*Texto do documento*
# # # # #
Postagem em redes sociais pode levar a demissão de trabalhadores? Especialistas tiram dúvidas sobre a relação do mundo virtual com o trabalho

Wanessa Rodrigues

As redes sociais estão cada vez mais presentes no dia a dia das pessoas, físicas ou jurídicas, que interagem exibindo ideias, comportamentos, produtos e lugares. Neste contexto, surgem questionamentos relacionados às consequências do comportamento no mundo virtual, principalmente no que diz respeito a contratos de trabalho. Por exemplo: uma postagem em redes sociais pode levar a demissão de trabalhadores? O empregador pode vasculhar as redes sociais de seus trabalhadores? Especialistas ouvidos pelo Portal Rota Jurídica tiram dúvidas sobre o tema.

Advogado Edson Veras.

O advogado Edson Veras, especialista em Direito do Trabalho, observa que a CLT estabelece uma relação de condutas passíveis de penalidades, inclusive a justa causa (ver quadro no final da matéria). Se o um trabalhador praticar qualquer ato que possa ser tipificado como os previstos no artigo 482 da CLT, mesmo nas redes sociais, pode ser demitido por justa causa. Isso pode ocorrer quando um empregado estabelece comércio digital, nas redes sociais, em concorrência com o empregador, quando divulga algum segredo comercial da empresa ou quando ofende a honra e boa fama do patrão ou de colega de emprego, por exemplo.
# # # # #
*Tarefas*
A: Liste os exemplos que a matéria sobre redes sociais e demissão dá de situações em que um empregado pode ser demitido por justa causa.
B: Prossiga com a matéria sobre redes sociais e demissão a partir da última frase apresentada.
Os itens abaixo são um material à parte, separado da matéria sobre redes sociais e demissão.

*Material fornecido*
# # # # #
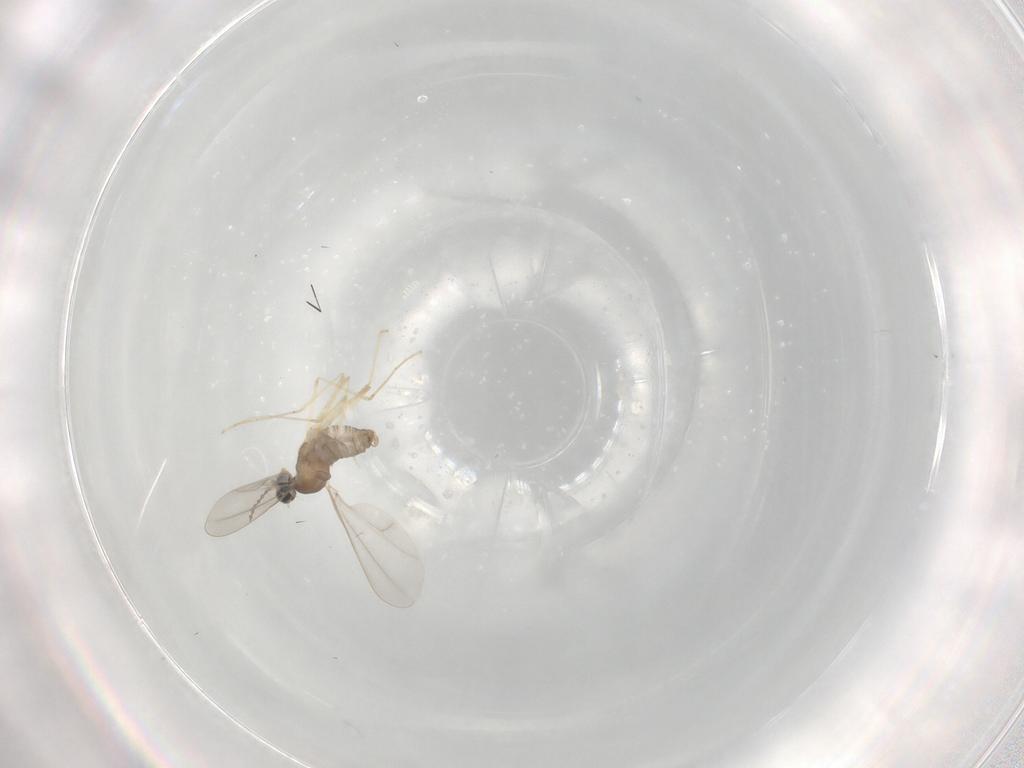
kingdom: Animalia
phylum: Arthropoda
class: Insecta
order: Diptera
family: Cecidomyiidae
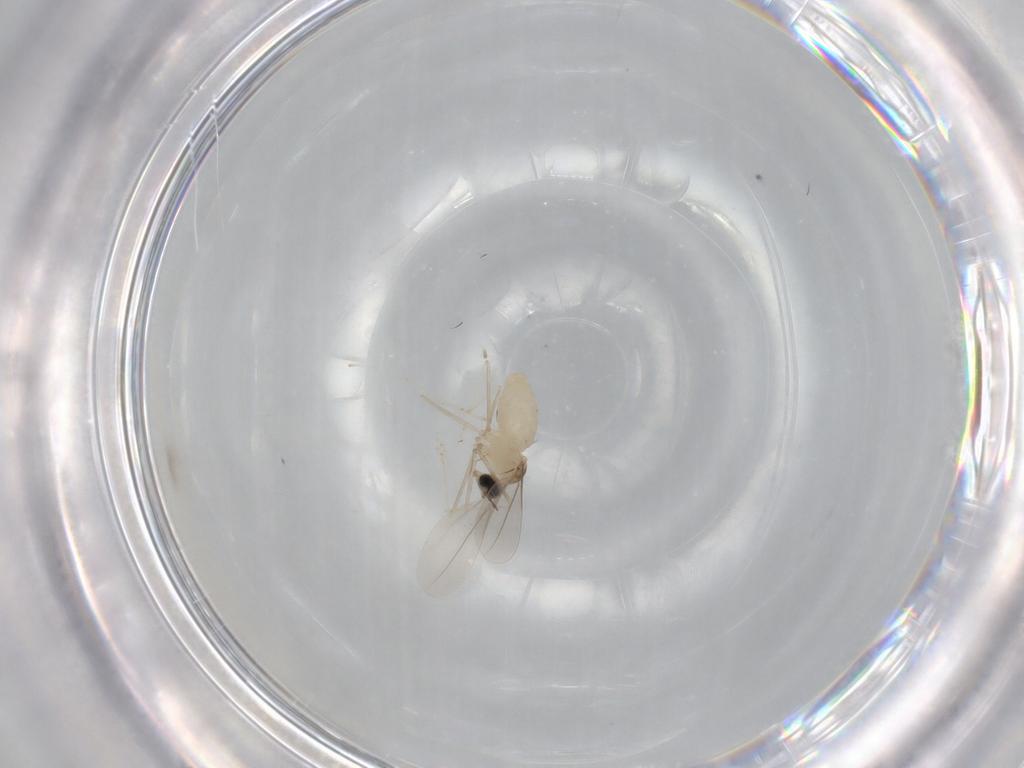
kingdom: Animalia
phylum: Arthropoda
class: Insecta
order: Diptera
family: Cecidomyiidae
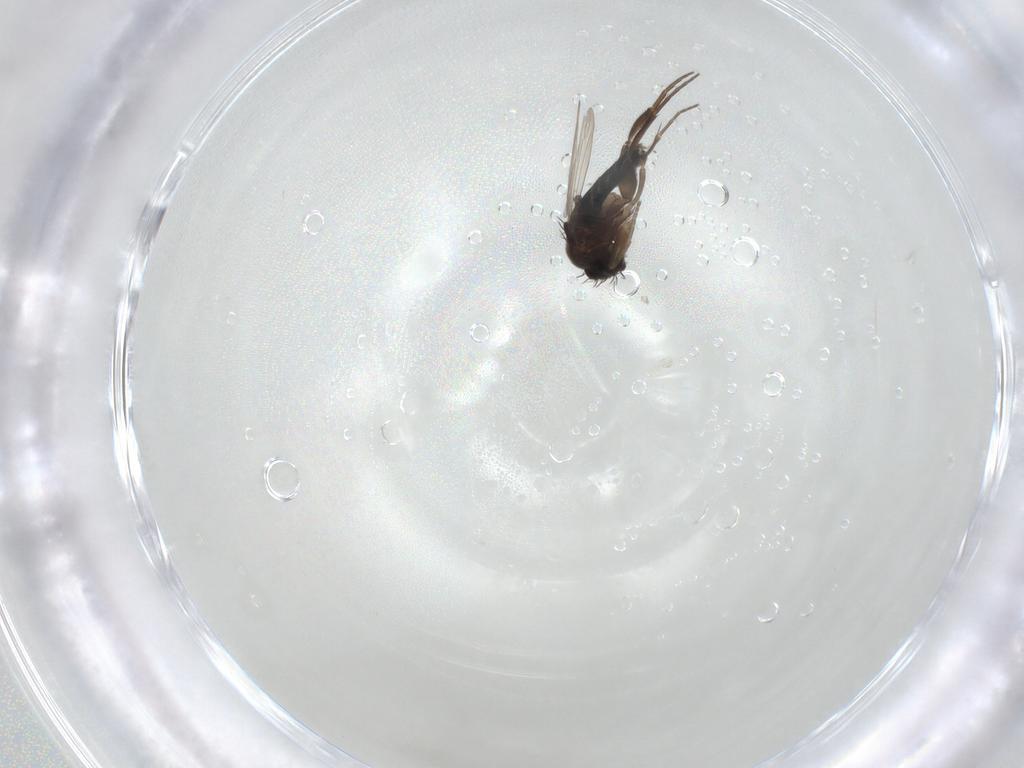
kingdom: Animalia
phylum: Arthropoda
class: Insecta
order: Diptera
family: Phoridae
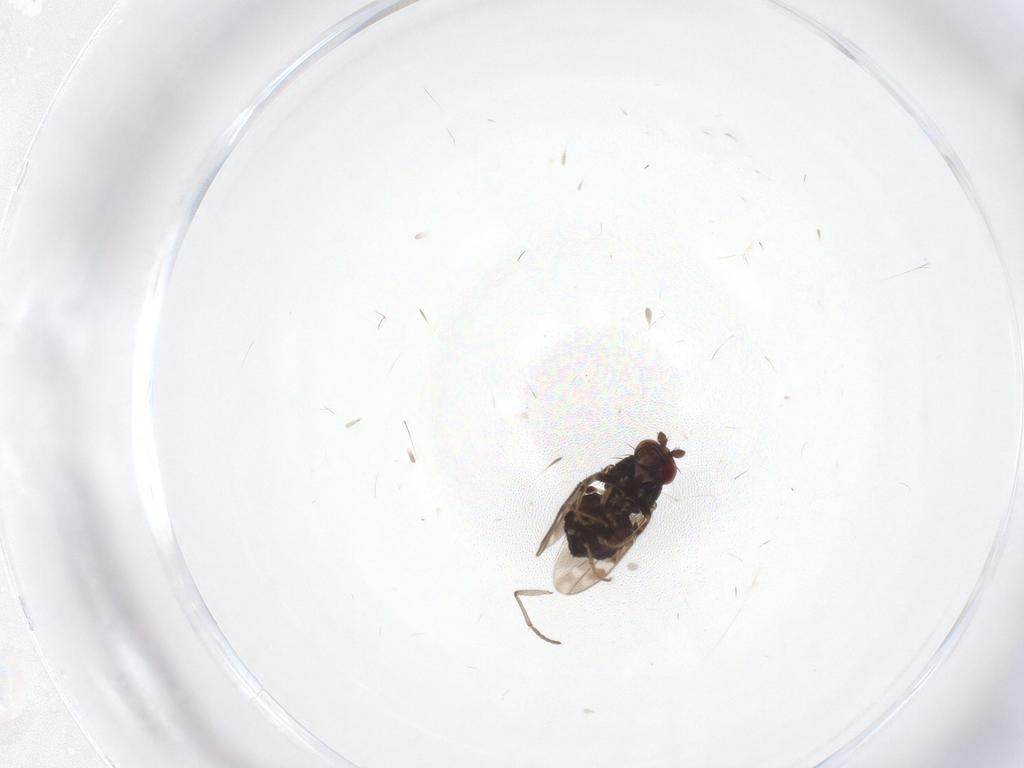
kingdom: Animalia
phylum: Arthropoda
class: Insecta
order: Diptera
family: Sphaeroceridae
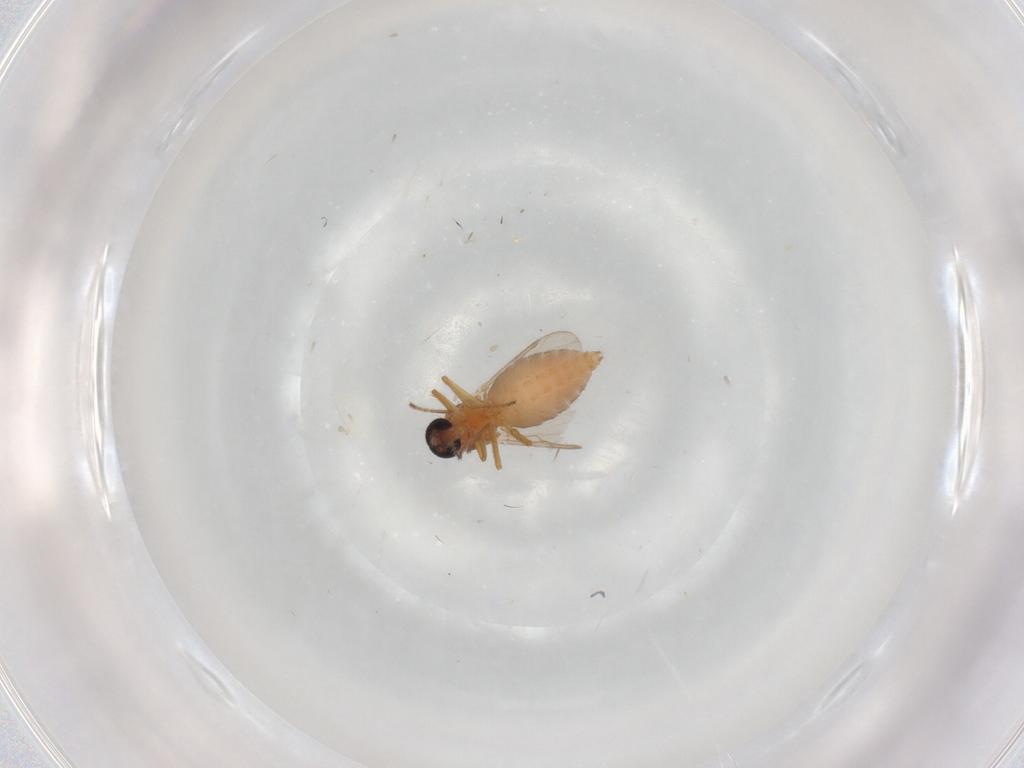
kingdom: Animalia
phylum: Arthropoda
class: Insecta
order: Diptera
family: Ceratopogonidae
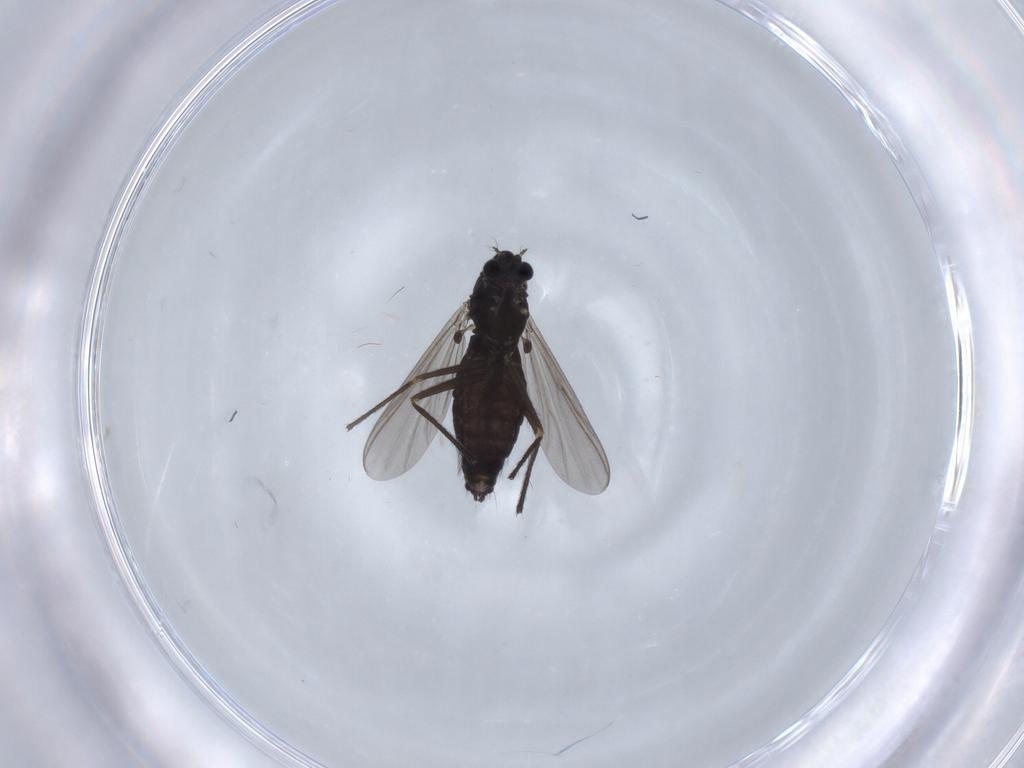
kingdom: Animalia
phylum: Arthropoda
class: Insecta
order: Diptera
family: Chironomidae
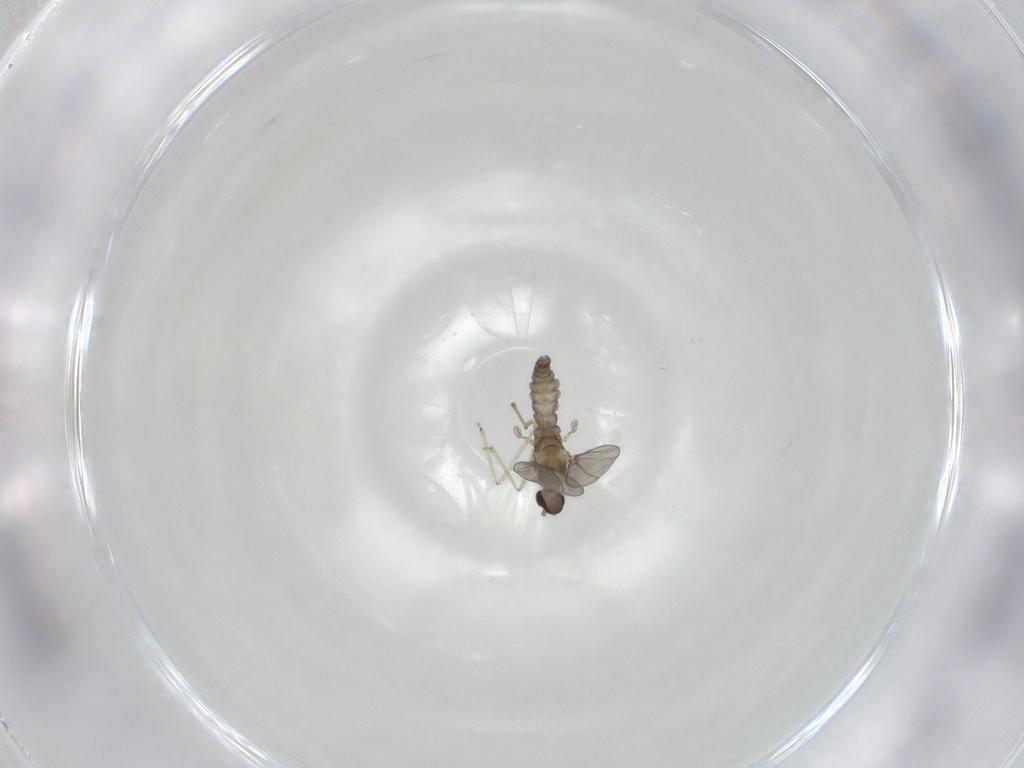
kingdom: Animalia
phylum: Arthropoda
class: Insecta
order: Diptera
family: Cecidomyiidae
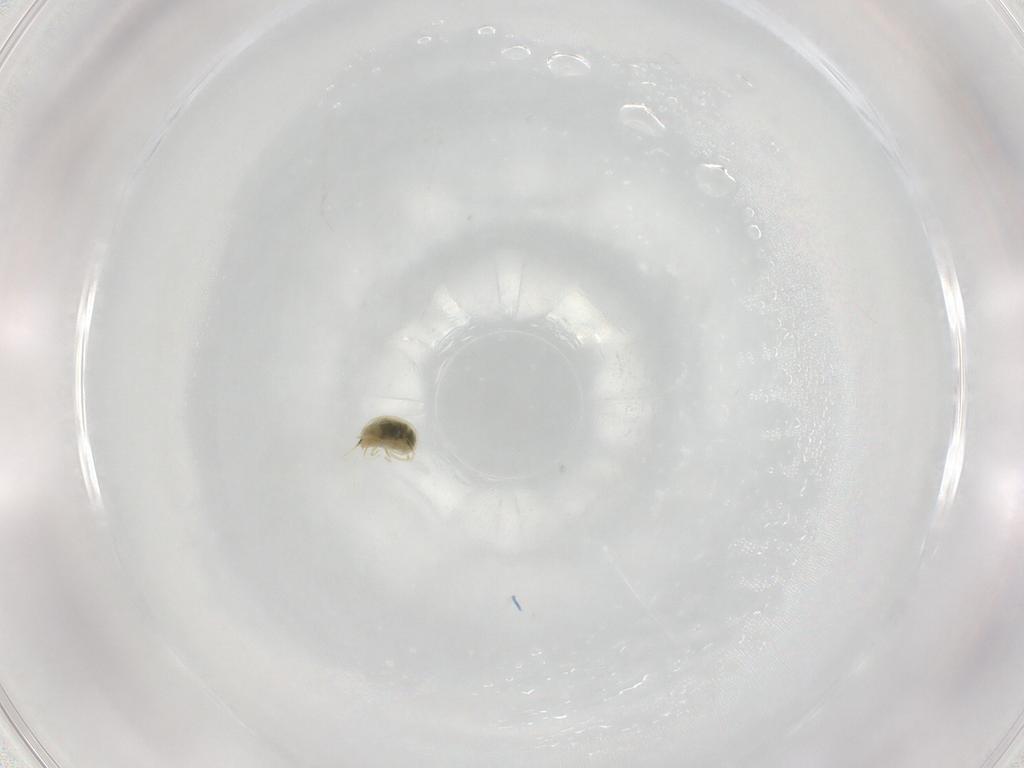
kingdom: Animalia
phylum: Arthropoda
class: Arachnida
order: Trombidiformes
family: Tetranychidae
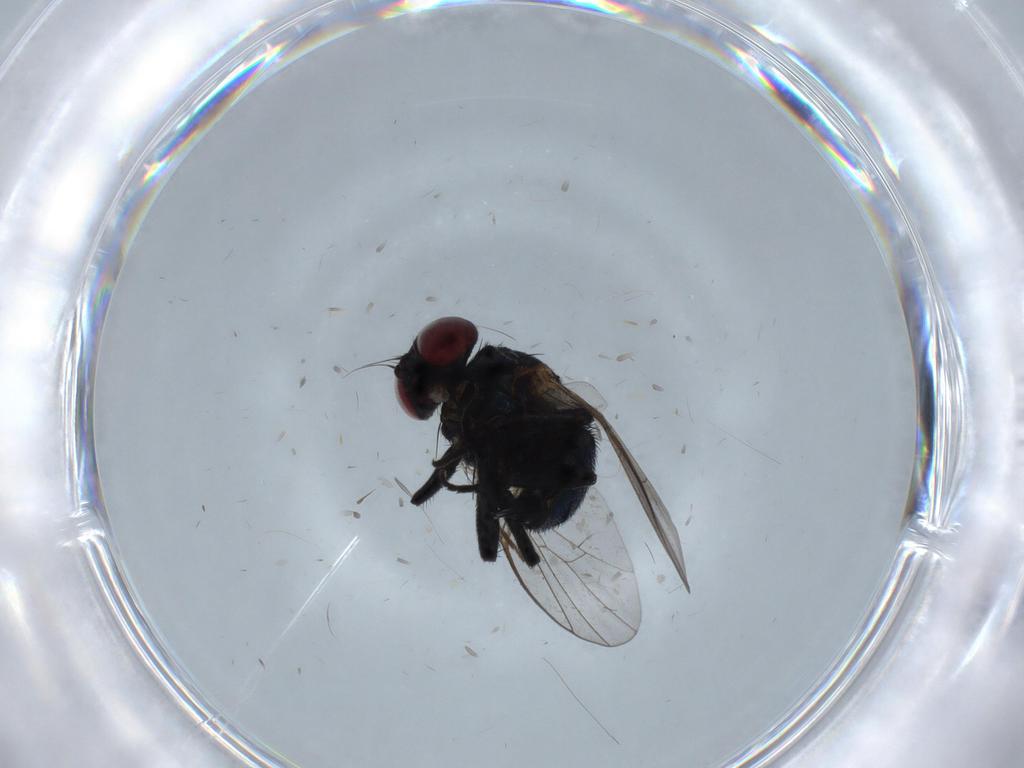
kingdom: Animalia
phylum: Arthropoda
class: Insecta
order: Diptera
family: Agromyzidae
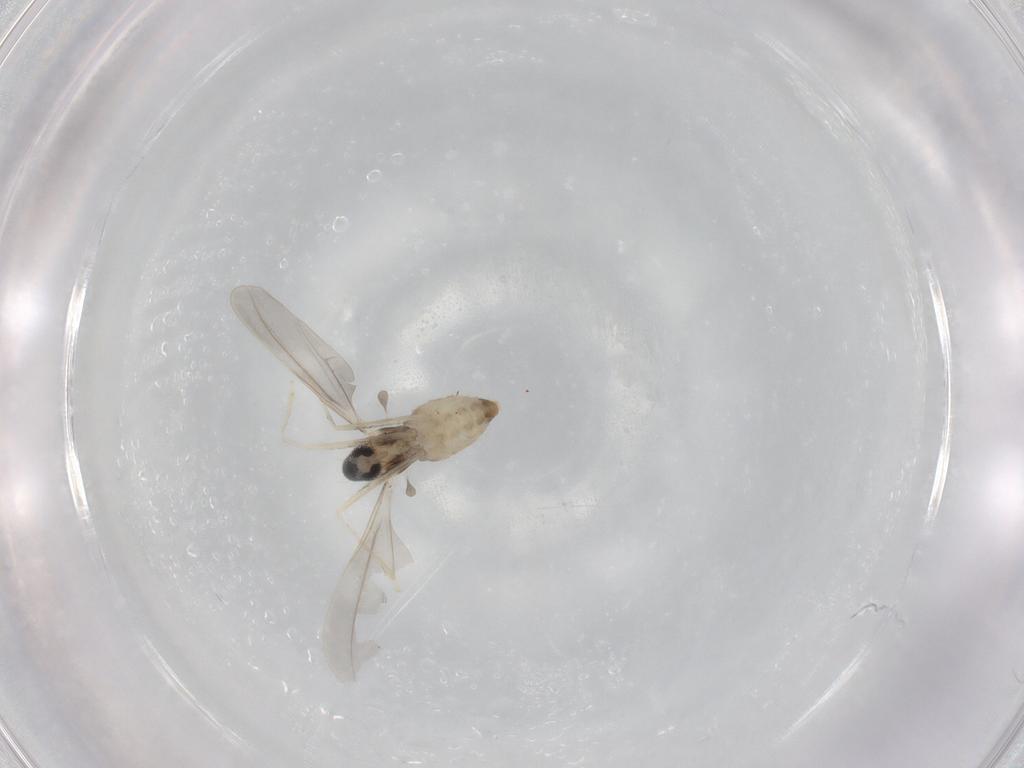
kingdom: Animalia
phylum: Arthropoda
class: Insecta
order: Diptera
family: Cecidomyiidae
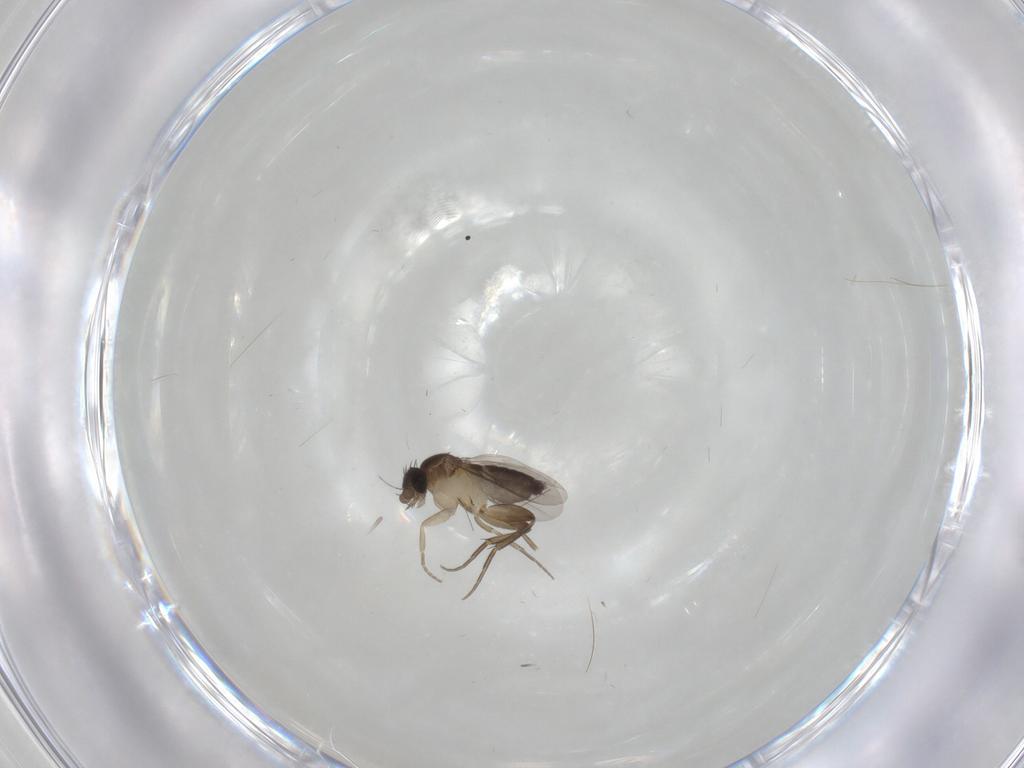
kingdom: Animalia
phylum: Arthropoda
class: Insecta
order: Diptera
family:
# # # # #
*Respostas*
A:
- Quando estabelece comércio digital, nas redes sociais, em concorrência com o empregador.
- Quando divulga algum segredo comercial da empresa.
- Quando ofende a honra e boa fama do patrão ou de colega de emprego.

B:
Veras salienta que o mundo digital não é um mundo à parte e faz parte do mundo real. Portanto, toda conduta reprovável no mundo real também é reprovável no mundo digital. A ofensa à honra e boa fama do empregador, por exemplo, tanto na vida real, quando nas redes sociais é falta passível de penalidade que, dependendo da gravidade, pode implicar em dispensa por justa causa imediatamente. “Essa ofensa não pode ser praticada nem direta, nem indiretamente, pelo empregado. Assim, se um terceiro fizer uma publicação ofensiva e o empregado compartilhar, ou curtir, pode se entender estar ratificando aquela publicação”, explica.

Conforme explica Veras, o empregador pode deixar claro quais são as regras das empresa, até mesmo por meio de documento, para facilitar o enquadramento, ou não, da conduta do empregado naquelas previstas no artigo 482, da CLT. Mas, segundo o especialista, isso não é imprescindível, pois a própria CLT já define as condutas passíveis de penalidade, não se exigindo obrigatoriamente detalhamento do que na legislação já é possível encontrar.

Advogada Neliana Fraga.

A advogada Neliana Fraga, também especialista em Direito do Trabalho, observa que estipular, por meio de documentos as normas da empresa e dar ciência aos empregados, é fundamental para que o empregador possa embasar suas punições, especialmente se chegar a punição máxima que é a justa causa. O ideal é que, desde a contratação, o empregador passe orientações a respeito dos limites relacionados ao uso das redes sociais. Essa é uma maneira da empresa de esclarecer, dar segurança aos empregados, e garantir que o empregador esteja resguardado em suas decisões.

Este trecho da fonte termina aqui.